PASSAGE FOR REVIEW
# Building a Powered Cab



## THRobinson (Jun 29, 2014)

Hey guys... was looking to upgrade my amp, but the ones I want are outta budget and/or not finding any used for sale around here. Started to look at the idea of building a nice cab, and adding an amp, preamp and power supply to it. Master volume and nothing else.... just a powered 50w(ish) 12" speaker. I have an old laptop running GuitarRig and figured can run that through it as a modelling amp.

Was on the DIYAUDIO forum, got a LOT of information. I was just gonna get a 60w amp board off eBay, 50w speaker and a power supply and done... but learned a bit more about what all the specs are and such and hopefully will build a better amp as a result.

So basically, looking at a 200w mono amp with either a 24v power supply and 4ohm speaker, or 32v with an 8ohm to get around 45-55w of power with no clipping/distortion.

EXTRACTED ENTRIES
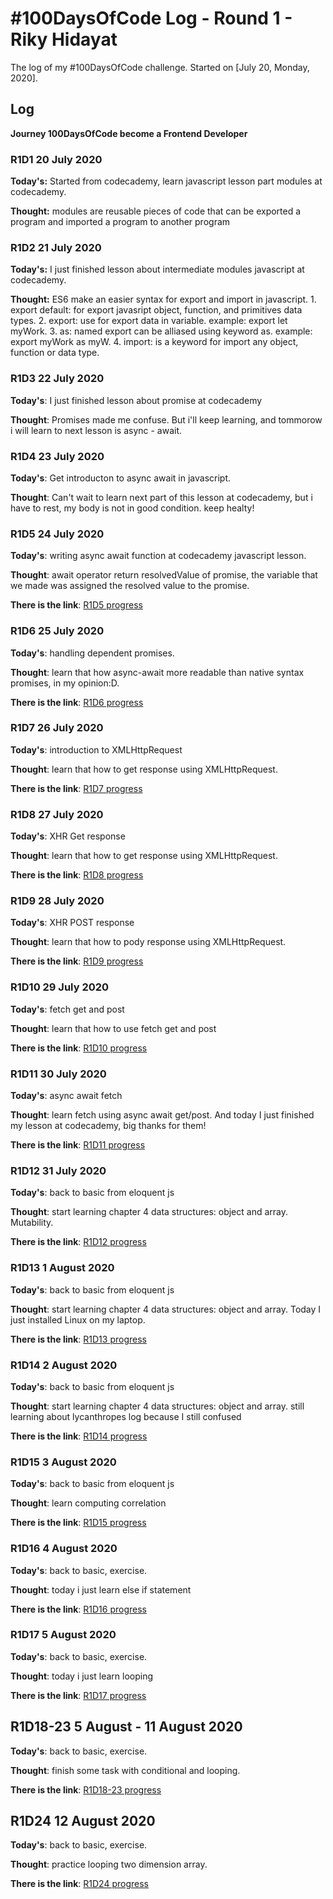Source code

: # #100DaysOfCode Log - Round 1 - Riky Hidayat

The log of my #100DaysOfCode challenge. Started on [July 20, Monday, 2020].

## Log
**Journey 100DaysOfCode become a Frontend Developer**

### R1D1 20 July 2020
**Today's:** Started from codecademy, learn javascript lesson part modules at codecademy.

**Thought:** modules are reusable pieces of code that can be exported a program and imported a program to another program

### R1D2 21 July 2020
**Today's:** I just finished lesson about intermediate modules javascript at codecademy.

**Thought:** ES6 make an easier syntax for export and import in javascript. 
    1. export default: for export javasript object, function, and primitives data types.
    2. export: use for export data in variable. example: export let myWork.
    3. as: named export can be alliased using keyword as. example: export myWork as myW.
    4. import: is a keyword for import any object, function or data type.
    
### R1D3 22 July 2020
**Today's**: I just finished lesson about promise at codecademy

**Thought**: Promises made me confuse. But i'll keep learning, and tommorow i will learn to next lesson is async - await.

### R1D4 23 July 2020
**Today's**: Get introducton to async await in javascript.

**Thought**: Can't wait to learn next part of this lesson at codecademy, but i have to rest, my body is not in good condition. keep healty!

### R1D5 24 July 2020
**Today's**: writing async await function at codecademy javascript lesson.

**Thought**: await operator return resolvedValue of promise, the variable that we made was assigned the resolved value to the promise.

**There is the link**: [R1D5 progress](https://twitter.com/rikymehmet/status/1286511700707930113)

### R1D6 25 July 2020
**Today's**: handling dependent promises.

**Thought**: learn that how async-await more readable than native syntax promises, in my opinion:D.

**There is the link**: [R1D6 progress](https://twitter.com/rikymehmet/status/1286919858169339904)

### R1D7 26 July 2020
**Today's**: introduction to XMLHttpRequest

**Thought**: learn that how to get response using XMLHttpRequest.

**There is the link**: [R1D7 progress](https://twitter.com/rikymehmet/status/1287302884455931904)

### R1D8 27 July 2020
**Today's**: XHR Get response

**Thought**: learn that how to get response using XMLHttpRequest.

**There is the link**: [R1D8 progress](https://twitter.com/rikymehmet/status/1287594996875628549)

### R1D9 28 July 2020
**Today's**: XHR POST response

**Thought**: learn that how to pody response using XMLHttpRequest.

**There is the link**: [R1D9 progress](https://twitter.com/rikymehmet/status/1288079604180062208)

### R1D10 29 July 2020
**Today's**: fetch get and post

**Thought**: learn that how to use fetch get and post

**There is the link**: [R1D10 progress](https://twitter.com/rikymehmet/status/1288267874214137856)

### R1D11 30 July 2020
**Today's**: async await fetch

**Thought**: learn fetch using async await get/post. And today I just finished my lesson at codecademy, big thanks for them!

**There is the link**: [R1D11 progress](https://twitter.com/rikymehmet/status/1288626465668399104)

### R1D12 31 July 2020
**Today's**: back to basic from eloquent js

**Thought**: start learning chapter 4 data structures: object and array. Mutability.

**There is the link**: [R1D12 progress](https://twitter.com/rikymehmet/status/1289525211008647169)

### R1D13 1 August 2020
**Today's**: back to basic from eloquent js

**Thought**: start learning chapter 4 data structures: object and array. Today I just installed Linux on my laptop.

**There is the link**: [R1D13 progress](https://twitter.com/rikymehmet/status/1289525211008647169)

### R1D14 2 August 2020
**Today's**: back to basic from eloquent js

**Thought**: start learning chapter 4 data structures: object and array. still learning about lycanthropes log because I still confused

**There is the link**: [R1D14 progress](https://twitter.com/rikymehmet/status/1289891972975476738)

### R1D15 3 August 2020
**Today's**: back to basic from eloquent js

**Thought**: learn computing correlation

**There is the link**: [R1D15 progress](https://twitter.com/rikymehmet/status/1290295799180431361)

### R1D16 4 August 2020
**Today's**: back to basic, exercise.

**Thought**: today i just learn else if statement

**There is the link**: [R1D16 progress](https://twitter.com/rikymehmet/status/1290618306202701825)

### R1D17 5 August 2020
**Today's**: back to basic, exercise.

**Thought**: today i just learn looping

**There is the link**: [R1D17 progress](https://twitter.com/rikymehmet/status/1290963001965547521)

## R1D18-23 5 August - 11 August 2020
**Today's**: back to basic, exercise.

**Thought**: finish some task with conditional and looping.

**There is the link**: [R1D18-23 progress](https://twitter.com/rikymehmet/status/1293196400633602049)

## R1D24 12 August 2020
**Today's**: back to basic, exercise.

**Thought**: practice looping two dimension array.

**There is the link**: [R1D24 progress](https://twitter.com/rikymehmet/status/1293543792335704066)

PROBLEMS TO SOLVE
1. From the powered cab thread, copy the passage that begins at the words "Hey guys... was" and ends after "with no clipping/distortion.".
2. In the powered cab thread, what software runs on the poster's old laptop?

SOLUTIONS FOR EACH TASK
1.
Hey guys... was looking to upgrade my amp, but the ones I want are outta budget and/or not finding any used for sale around here. Started to look at the idea of building a nice cab, and adding an amp, preamp and power supply to it. Master volume and nothing else.... just a powered 50w(ish) 12" speaker. I have an old laptop running GuitarRig and figured can run that through it as a modelling amp.

Was on the DIYAUDIO forum, got a LOT of information. I was just gonna get a 60w amp board off eBay, 50w speaker and a power supply and done... but learned a bit more about what all the specs are and such and hopefully will build a better amp as a result.

So basically, looking at a 200w mono amp with either a 24v power supply and 4ohm speaker, or 32v with an 8ohm to get around 45-55w of power with no clipping/distortion.

2. GuitarRig